Now, with polls tightening everywhere and Indiana a virtual dead heat (Clinton leads in some polls there), it appears unlikely that her candidacy will end anytime soon. Instead, questions are growing about how badly Obama will suffer from recent stumbles and his handling of the Wright matter.
Much as Pennsylvania tested the breadth of Clinton's appeal, a narrow Obama victory in North Carolina could be interpreted as a sign of trouble, particularly if the Illinois senator lost Indiana the same day. His ability to win the total popular vote, potentially important in the fight for superdelegates, could hinge on how he does in North Carolina.
"This is not a state that gives anybody landslides," said Ferrel Guillory, director of the Program on Public Life at the University of North Carolina. Obama has "got the potential to have a clean win, but he's not going to blow her out. It will give him the opportunity to proclaim [that] he can win a relatively large state. But she may get enough votes here to continue" her candidacy.
North Carolina recently passed New Jersey to become the nation's 10th most populous state. A bridge between the mid-Atlantic region and the Deep South, it is adding almost 200,000 new residents a year, including upscale retirees and workers drawn to an economy in transition from agriculture and textiles to education, banking and biotechnology.
Many of those moving in "are not tied to the history of North Carolina politics. It makes it a little more problematic to know exactly what they'll be doing" on Election Day, said Thad Beyle, a University of North Carolina political scientist.
Leslie Zanaglio, 46, quit her job as an insurance executive in Columbus, Ohio, and moved to Apex, N.C., not long ago. She said the furor over Obama's pastor makes her wonder "where Obama's judgment was for 20 years."
Obama is "a professor," said Zanaglio, who is backing Clinton "because of her experience and her positions on health care, the economy, handling foreign leaders and bringing the troops home. If she could win this state, then the superdelegates would really begin questioning Obama's strength. I think they're already questioning it."
Maggie Maurer, 34, of Carrboro, an English instructor with a pierced nose who doesn't look much older than her community college students, says that "people my age and younger are afraid to say they're not for Obama."
She's worried that "race is playing more of an issue in the campaign" and that after Wright's latest statements, "people are starting to wonder if there's some sort of black agenda at work.
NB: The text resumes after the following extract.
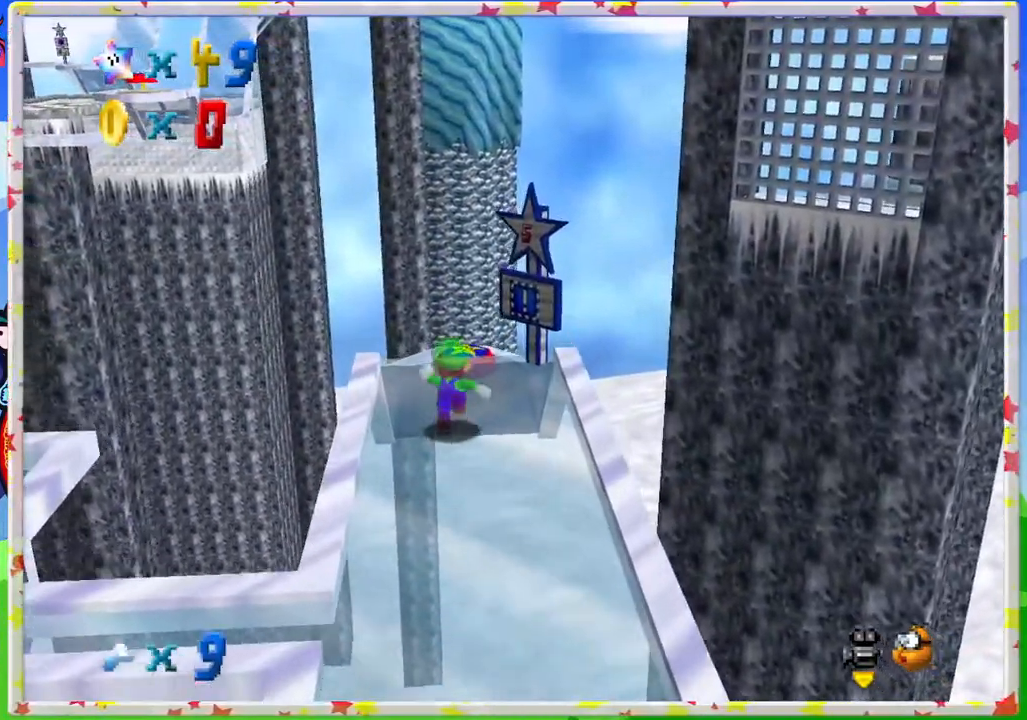
{"buttons": [], "left_stick": "up", "events": [[233, "A", "down"], [400, "A", "up"]]}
I don't really know what to think. I hesitate to call anyone a racist, but I think if you just put all the pieces together, it makes people nervous."
Gerald D. Bell, who teaches at the University of North Carolina business school, offered unsolicited advice to the Obama campaign when the candidate spent the night at the Carolina Inn the other day.
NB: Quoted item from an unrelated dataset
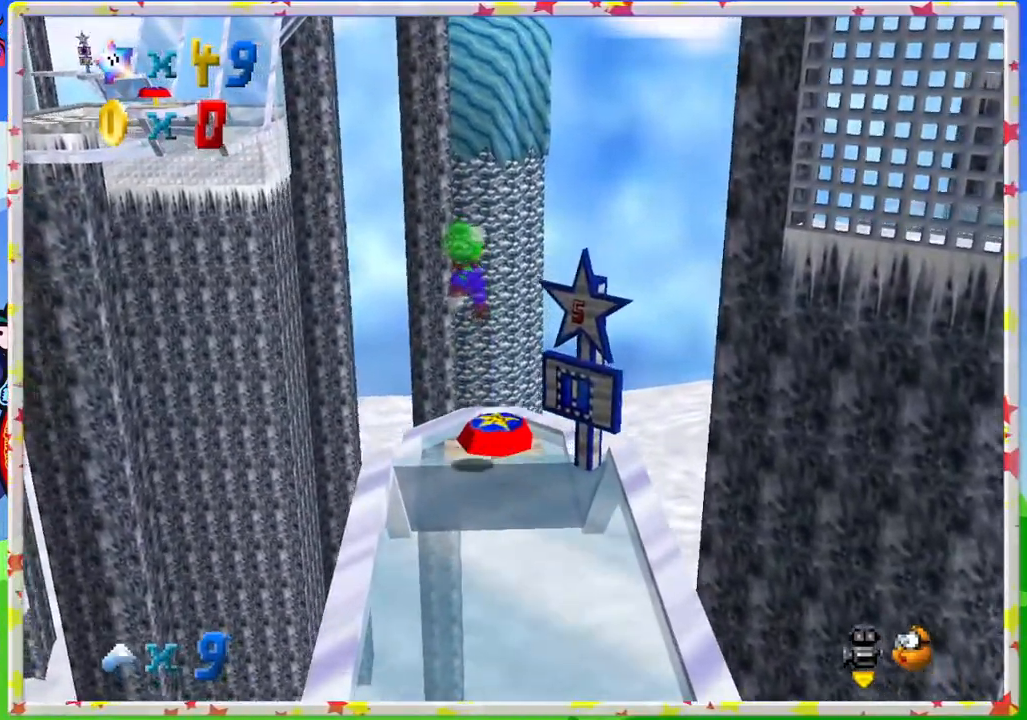
{"buttons": [], "left_stick": "center", "events": [[50, "C_LEFT", "down"], [167, "C_LEFT", "up"], [233, "left_stick", "center"], [367, "C_LEFT", "down"], [450, "C_LEFT", "up"]]}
"What he needs to do is to tell people, 'I love America,'" said Bell, who didn't know that Obama used that phrase in a speech on campus the previous night.
"The psychology of what Reverend Wright has created has transferred almost subliminally to Obama," Bell said. "The most important question for people who are doubting Obama because of Wright is whether [Obama] loves America and whether he loves Americans."
Much like the bitter contest in South Carolina more than three months ago, the Wright controversy is likely to produce a polarized electorate on primary day, said a senior Obama aide. This time, though, it's not the Clintons who are getting blamed for inflaming racial divisions.
Democratic politicians and analysts in the state expect blacks to cast about one-third of the primary vote. Clinton is wooing them with a new ad that features poet Maya Angelou. But if Obama gets at least 85 percent of the black vote, as he has in recent primaries, Clinton could need as much as two-thirds of the white vote to win, a larger share than she's received in other big states.